▶ Assignment: What's needed is a word-for-word retyping of the entries below, pictures omitted.

──────── Excerpted records ────────

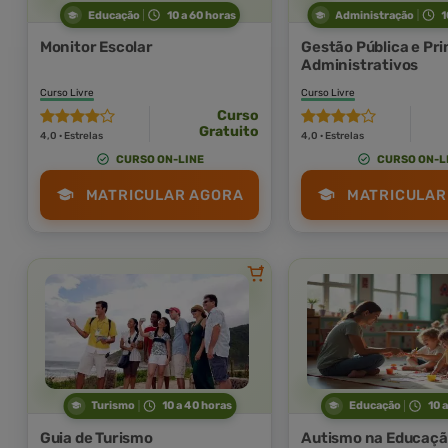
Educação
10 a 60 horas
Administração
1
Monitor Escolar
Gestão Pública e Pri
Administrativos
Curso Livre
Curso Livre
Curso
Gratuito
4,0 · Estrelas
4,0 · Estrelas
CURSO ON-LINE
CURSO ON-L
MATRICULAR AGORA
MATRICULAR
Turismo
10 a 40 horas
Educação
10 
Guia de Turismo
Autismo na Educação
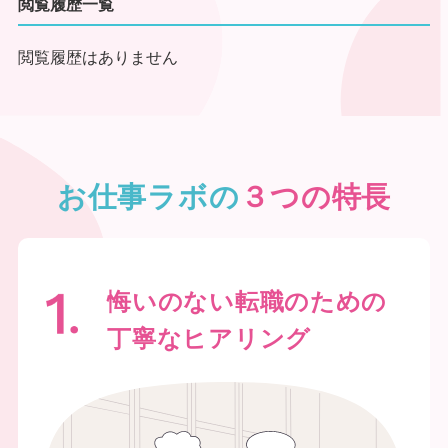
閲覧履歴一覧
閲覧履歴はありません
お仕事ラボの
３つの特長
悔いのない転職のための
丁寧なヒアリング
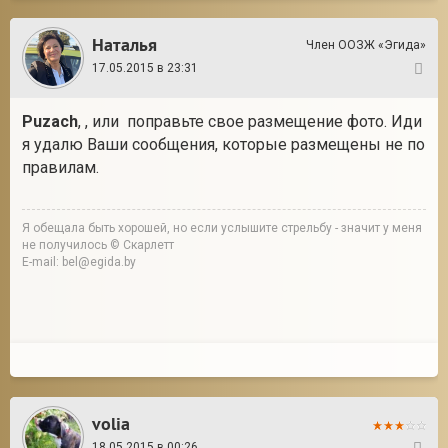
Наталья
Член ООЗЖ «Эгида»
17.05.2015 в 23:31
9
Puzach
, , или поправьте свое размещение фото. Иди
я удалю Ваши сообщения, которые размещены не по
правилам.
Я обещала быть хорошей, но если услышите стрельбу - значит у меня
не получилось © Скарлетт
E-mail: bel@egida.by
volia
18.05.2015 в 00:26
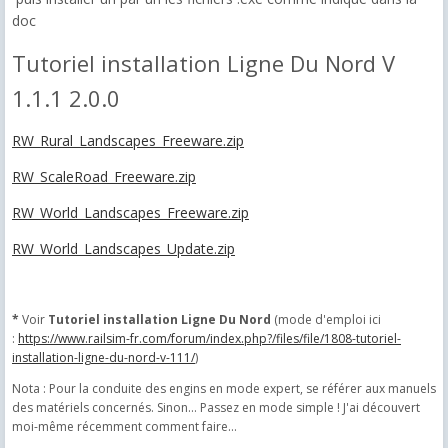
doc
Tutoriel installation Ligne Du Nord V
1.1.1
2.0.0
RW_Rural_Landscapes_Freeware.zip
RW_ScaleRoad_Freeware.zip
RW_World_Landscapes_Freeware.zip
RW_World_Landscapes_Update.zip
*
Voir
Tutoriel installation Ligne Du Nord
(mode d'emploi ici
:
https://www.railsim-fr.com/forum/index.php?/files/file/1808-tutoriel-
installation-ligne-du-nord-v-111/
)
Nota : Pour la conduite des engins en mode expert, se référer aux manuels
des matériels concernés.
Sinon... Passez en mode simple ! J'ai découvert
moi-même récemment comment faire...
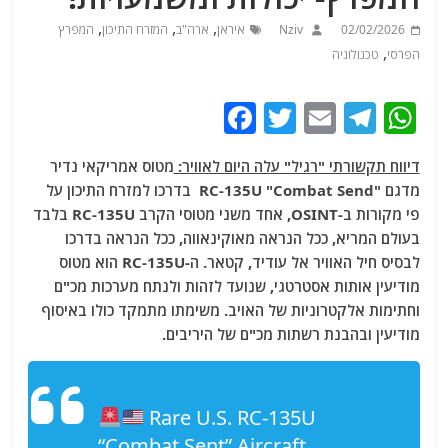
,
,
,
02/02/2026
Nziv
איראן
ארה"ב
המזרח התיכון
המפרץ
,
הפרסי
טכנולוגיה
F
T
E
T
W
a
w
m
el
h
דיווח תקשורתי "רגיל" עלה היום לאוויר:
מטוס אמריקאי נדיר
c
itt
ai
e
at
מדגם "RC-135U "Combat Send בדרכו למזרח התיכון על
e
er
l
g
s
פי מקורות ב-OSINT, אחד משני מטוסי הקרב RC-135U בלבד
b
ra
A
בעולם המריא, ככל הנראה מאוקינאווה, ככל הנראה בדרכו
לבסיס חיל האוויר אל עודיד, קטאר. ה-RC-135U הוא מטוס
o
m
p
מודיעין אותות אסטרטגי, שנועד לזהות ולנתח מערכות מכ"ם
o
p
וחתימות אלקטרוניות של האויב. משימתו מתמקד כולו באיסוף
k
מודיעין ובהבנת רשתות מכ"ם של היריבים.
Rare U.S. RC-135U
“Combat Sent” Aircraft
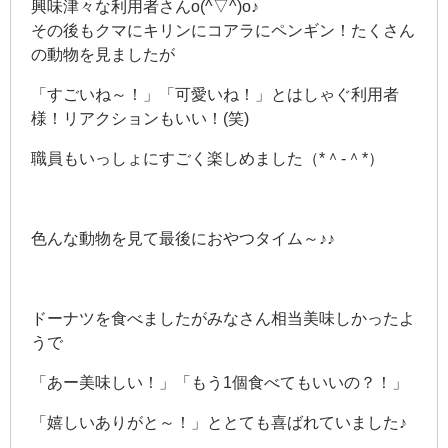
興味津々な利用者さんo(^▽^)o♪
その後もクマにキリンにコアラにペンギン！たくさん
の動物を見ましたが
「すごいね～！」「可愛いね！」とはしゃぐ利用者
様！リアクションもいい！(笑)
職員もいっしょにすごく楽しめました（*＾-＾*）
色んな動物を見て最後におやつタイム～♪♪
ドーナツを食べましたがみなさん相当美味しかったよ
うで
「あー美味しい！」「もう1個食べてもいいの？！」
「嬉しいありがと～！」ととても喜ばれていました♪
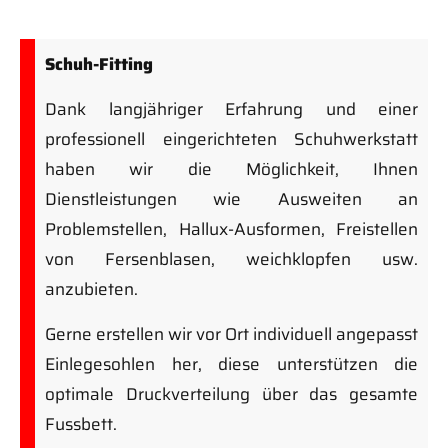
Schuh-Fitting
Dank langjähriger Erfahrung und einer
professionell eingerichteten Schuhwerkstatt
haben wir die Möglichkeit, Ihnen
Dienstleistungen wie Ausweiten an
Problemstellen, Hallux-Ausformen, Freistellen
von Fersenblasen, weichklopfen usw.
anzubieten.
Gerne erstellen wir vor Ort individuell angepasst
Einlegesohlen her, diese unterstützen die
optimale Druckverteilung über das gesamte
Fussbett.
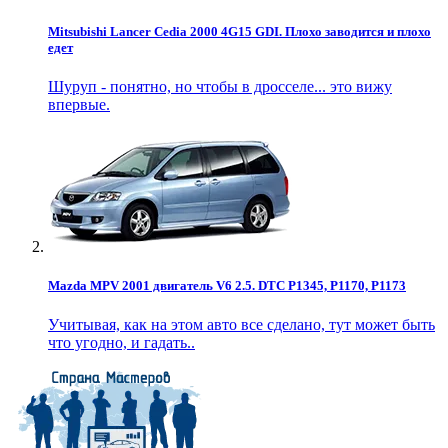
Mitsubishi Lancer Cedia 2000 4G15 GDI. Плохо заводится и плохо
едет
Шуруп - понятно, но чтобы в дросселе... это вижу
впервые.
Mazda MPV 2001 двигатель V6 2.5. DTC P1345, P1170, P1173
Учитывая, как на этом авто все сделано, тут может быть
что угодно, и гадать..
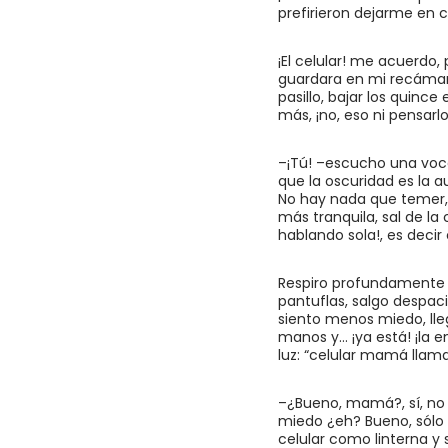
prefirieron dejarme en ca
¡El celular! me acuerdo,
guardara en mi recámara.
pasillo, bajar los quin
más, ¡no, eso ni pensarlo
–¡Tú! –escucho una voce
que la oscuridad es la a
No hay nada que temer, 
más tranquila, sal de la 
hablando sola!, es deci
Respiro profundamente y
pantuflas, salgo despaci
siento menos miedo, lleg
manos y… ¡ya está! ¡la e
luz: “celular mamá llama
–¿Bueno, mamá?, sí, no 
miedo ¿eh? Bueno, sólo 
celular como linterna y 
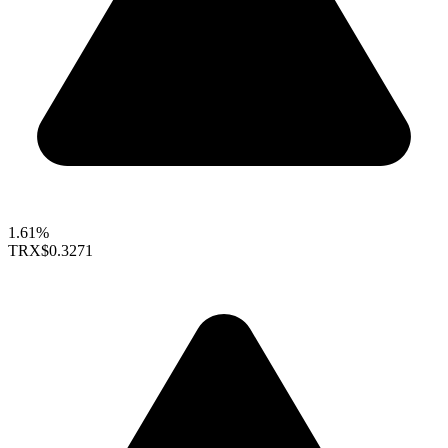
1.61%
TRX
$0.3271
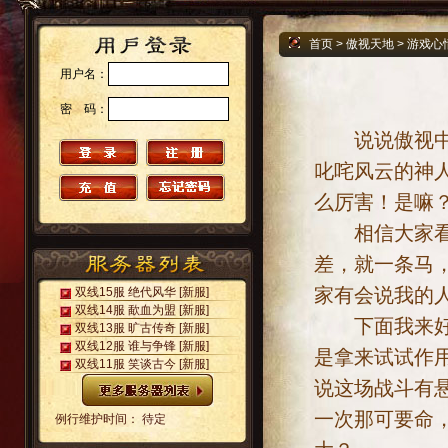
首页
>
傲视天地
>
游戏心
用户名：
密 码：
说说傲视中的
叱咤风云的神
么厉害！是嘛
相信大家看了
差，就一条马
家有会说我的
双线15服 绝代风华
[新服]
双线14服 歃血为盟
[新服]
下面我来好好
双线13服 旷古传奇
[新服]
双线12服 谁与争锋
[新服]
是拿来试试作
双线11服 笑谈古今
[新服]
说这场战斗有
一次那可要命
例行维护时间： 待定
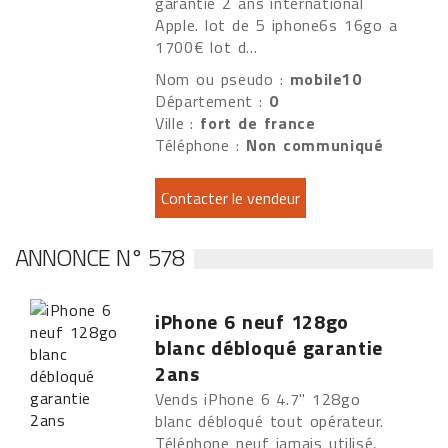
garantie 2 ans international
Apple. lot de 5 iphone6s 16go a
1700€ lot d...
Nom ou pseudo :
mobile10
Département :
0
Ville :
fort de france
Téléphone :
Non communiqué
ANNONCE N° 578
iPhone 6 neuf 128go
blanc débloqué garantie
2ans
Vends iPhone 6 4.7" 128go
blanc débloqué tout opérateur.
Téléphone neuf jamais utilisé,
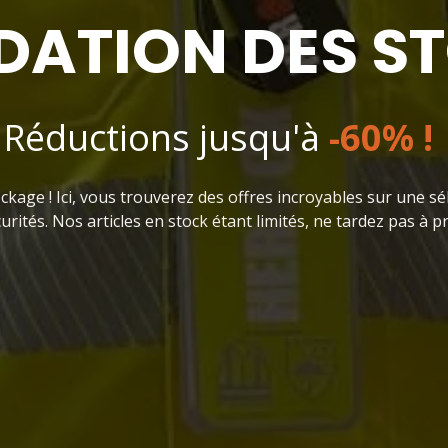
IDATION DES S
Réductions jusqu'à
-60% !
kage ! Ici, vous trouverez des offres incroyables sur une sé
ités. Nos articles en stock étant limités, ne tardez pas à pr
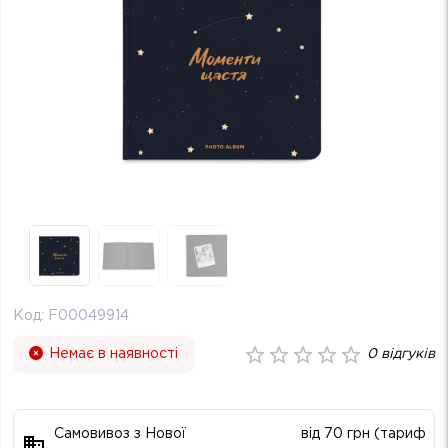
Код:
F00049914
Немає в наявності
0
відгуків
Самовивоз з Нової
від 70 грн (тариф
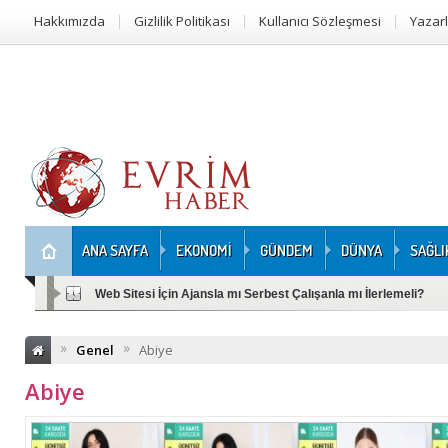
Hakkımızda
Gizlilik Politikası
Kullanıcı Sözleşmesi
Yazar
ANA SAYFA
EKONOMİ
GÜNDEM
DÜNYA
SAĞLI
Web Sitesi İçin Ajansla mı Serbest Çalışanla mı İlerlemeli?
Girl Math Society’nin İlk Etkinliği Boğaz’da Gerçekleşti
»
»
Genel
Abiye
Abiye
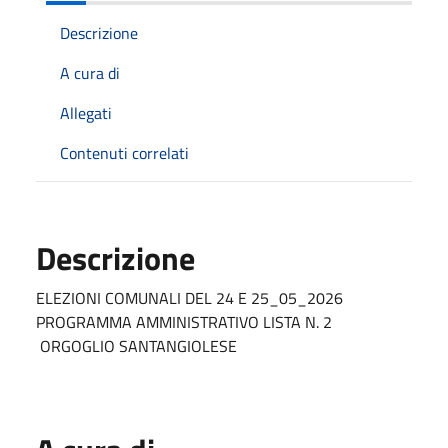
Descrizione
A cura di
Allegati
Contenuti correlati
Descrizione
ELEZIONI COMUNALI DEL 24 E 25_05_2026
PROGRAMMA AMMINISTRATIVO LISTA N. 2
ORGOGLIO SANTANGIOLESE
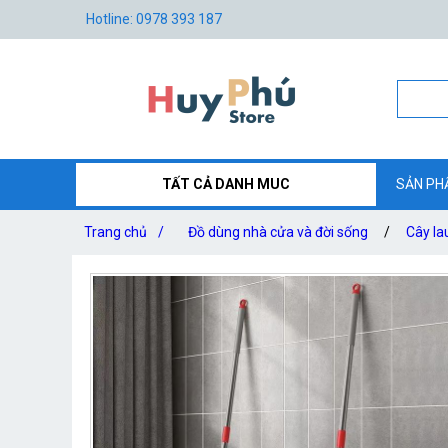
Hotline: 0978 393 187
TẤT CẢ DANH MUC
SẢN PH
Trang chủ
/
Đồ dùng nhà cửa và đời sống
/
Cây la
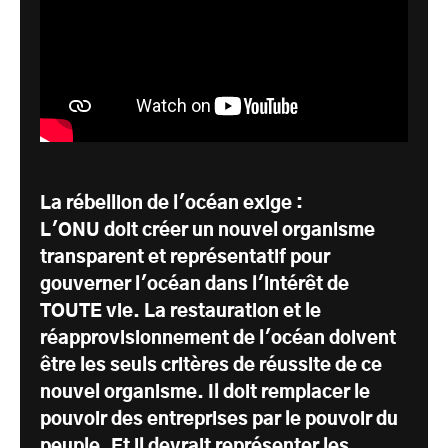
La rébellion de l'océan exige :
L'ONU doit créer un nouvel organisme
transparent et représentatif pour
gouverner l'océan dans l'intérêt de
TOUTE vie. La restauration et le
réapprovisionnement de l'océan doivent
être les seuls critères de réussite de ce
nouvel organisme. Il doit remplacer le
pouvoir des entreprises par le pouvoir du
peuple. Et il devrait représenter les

────────

▶ Task result:
Educação
10 a 60 horas
Administração
1
Monitor Escolar
Gestão Pública e Pri
Administrativos
Curso Livre
Curso Livre
Curso
Gratuito
4,0 · Estrelas
4,0 · Estrelas
CURSO ON-LINE
CURSO ON-L
MATRICULAR AGORA
MATRICULAR
Turismo
10 a 40 horas
Educação
10 
Guia de Turismo
Autismo na Educação
閲覧履歴一覧
閲覧履歴はありません
お仕事ラボの
３つの特長
悔いのない転職のための
丁寧なヒアリング
Наталья
Член ООЗЖ «Эгида»
17.05.2015 в 23:31
9
Puzach
, , или поправьте свое размещение фото. Иди
я удалю Ваши сообщения, которые размещены не по
правилам.
Я обещала быть хорошей, но если услышите стрельбу - значит у меня
не получилось © Скарлетт
E-mail: bel@egida.by
volia
18.05.2015 в 00:26
doc
Tutoriel installation Ligne Du Nord V
1.1.1
2.0.0
RW_Rural_Landscapes_Freeware.zip
RW_ScaleRoad_Freeware.zip
RW_World_Landscapes_Freeware.zip
RW_World_Landscapes_Update.zip
*
Voir
Tutoriel installation Ligne Du Nord
(mode d'emploi ici
:
https://www.railsim-fr.com/forum/index.php?/files/file/1808-tutoriel-
installation-ligne-du-nord-v-111/
)
Nota : Pour la conduite des engins en mode expert, se référer aux manuels
des matériels concernés.
Sinon... Passez en mode simple ! J'ai découvert
moi-même récemment comment faire...
,
,
,
02/02/2026
Nziv
איראן
ארה"ב
המזרח התיכון
המפרץ
,
הפרסי
טכנולוגיה
F
T
E
T
W
a
w
m
el
h
דיווח תקשורתי "רגיל" עלה היום לאוויר:
מטוס אמריקאי נדיר
c
itt
ai
e
at
מדגם "RC-135U "Combat Send בדרכו למזרח התיכון על
e
er
l
g
s
פי מקורות ב-OSINT, אחד משני מטוסי הקרב RC-135U בלבד
b
ra
A
בעולם המריא, ככל הנראה מאוקינאווה, ככל הנראה בדרכו
לבסיס חיל האוויר אל עודיד, קטאר. ה-RC-135U הוא מטוס
o
m
p
מודיעין אותות אסטרטגי, שנועד לזהות ולנתח מערכות מכ"ם
o
p
וחתימות אלקטרוניות של האויב. משימתו מתמקד כולו באיסוף
k
מודיעין ובהבנת רשתות מכ"ם של היריבים.
Rare U.S. RC-135U
“Combat Sent” Aircraft
興味津々な利用者さんo(^▽^)o♪
その後もクマにキリンにコアラにペンギン！たくさん
の動物を見ましたが
「すごいね～！」「可愛いね！」とはしゃぐ利用者
様！リアクションもいい！(笑)
職員もいっしょにすごく楽しめました（*＾-＾*）
色んな動物を見て最後におやつタイム～♪♪
ドーナツを食べましたがみなさん相当美味しかったよ
うで
「あー美味しい！」「もう1個食べてもいいの？！」
「嬉しいありがと～！」ととても喜ばれていました♪
Schuh-Fitting
Dank langjähriger Erfahrung und einer
professionell eingerichteten Schuhwerkstatt
haben wir die Möglichkeit, Ihnen
Dienstleistungen wie Ausweiten an
Problemstellen, Hallux-Ausformen, Freistellen
von Fersenblasen, weichklopfen usw.
anzubieten.
Gerne erstellen wir vor Ort individuell angepasst
Einlegesohlen her, diese unterstützen die
optimale Druckverteilung über das gesamte
Fussbett.
Mitsubishi Lancer Cedia 2000 4G15 GDI. Плохо заводится и плохо
едет
Шуруп - понятно, но чтобы в дросселе... это вижу
впервые.
Mazda MPV 2001 двигатель V6 2.5. DTC P1345, P1170, P1173
Учитывая, как на этом авто все сделано, тут может быть
что угодно, и гадать..
prefirieron dejarme en ca
¡El celular! me acuerdo,
guardara en mi recámara.
pasillo, bajar los quin
más, ¡no, eso ni pensarlo
–¡Tú! –escucho una voce
que la oscuridad es la a
No hay nada que temer, 
más tranquila, sal de la 
hablando sola!, es deci
Respiro profundamente y
pantuflas, salgo despaci
siento menos miedo, lleg
manos y… ¡ya está! ¡la e
luz: “celular mamá llama
–¿Bueno, mamá?, sí, no 
miedo ¿eh? Bueno, sólo 
celular como linterna y 
1.61%
TRX
$0.3271
首页
>
傲视天地
>
游戏心
用户名：
密 码：
说说傲视中的
叱咤风云的神
么厉害！是嘛
相信大家看了
差，就一条马
家有会说我的
双线15服 绝代风华
[新服]
双线14服 歃血为盟
[新服]
下面我来好好
双线13服 旷古传奇
[新服]
双线12服 谁与争锋
[新服]
是拿来试试作
双线11服 笑谈古今
[新服]
说这场战斗有
一次那可要命
例行维护时间： 待定
garantie 2 ans international
Apple. lot de 5 iphone6s 16go a
1700€ lot d...
Nom ou pseudo :
mobile10
Département :
0
Ville :
fort de france
Téléphone :
Non communiqué
ANNONCE N° 578
iPhone 6 neuf 128go
blanc débloqué garantie
2ans
Vends iPhone 6 4.7" 128go
blanc débloqué tout opérateur.
Téléphone neuf jamais utilisé,
IDATION DES S
Réductions jusqu'à
-60% !
kage ! Ici, vous trouverez des offres incroyables sur une sé
ités. Nos articles en stock étant limités, ne tardez pas à pr
Код:
F00049914
Немає в наявності
0
відгуків
Самовивоз з Нової
від 70 грн (тариф
Hakkımızda
Gizlilik Politikası
Kullanıcı Sözleşmesi
Yazar
ANA SAYFA
EKONOMİ
GÜNDEM
DÜNYA
SAĞLI
Web Sitesi İçin Ajansla mı Serbest Çalışanla mı İlerlemeli?
Girl Math Society’nin İlk Etkinliği Boğaz’da Gerçekleşti
»
»
Genel
Abiye
Abiye
Descrizione
A cura di
Allegati
Contenuti correlati
Descrizione
ELEZIONI COMUNALI DEL 24 E 25_05_2026
PROGRAMMA AMMINISTRATIVO LISTA N. 2
ORGOGLIO SANTANGIOLESE
Hotline: 0978 393 187
TẤT CẢ DANH MUC
SẢN PH
Trang chủ
/
Đồ dùng nhà cửa và đời sống
/
Cây la
La rébellion de l'océan exige :
L'ONU doit créer un nouvel organisme
transparent et représentatif pour
gouverner l'océan dans l'intérêt de
TOUTE vie. La restauration et le
réapprovisionnement de l'océan doivent
être les seuls critères de réussite de ce
nouvel organisme. Il doit remplacer le
pouvoir des entreprises par le pouvoir du
peuple. Et il devrait représenter les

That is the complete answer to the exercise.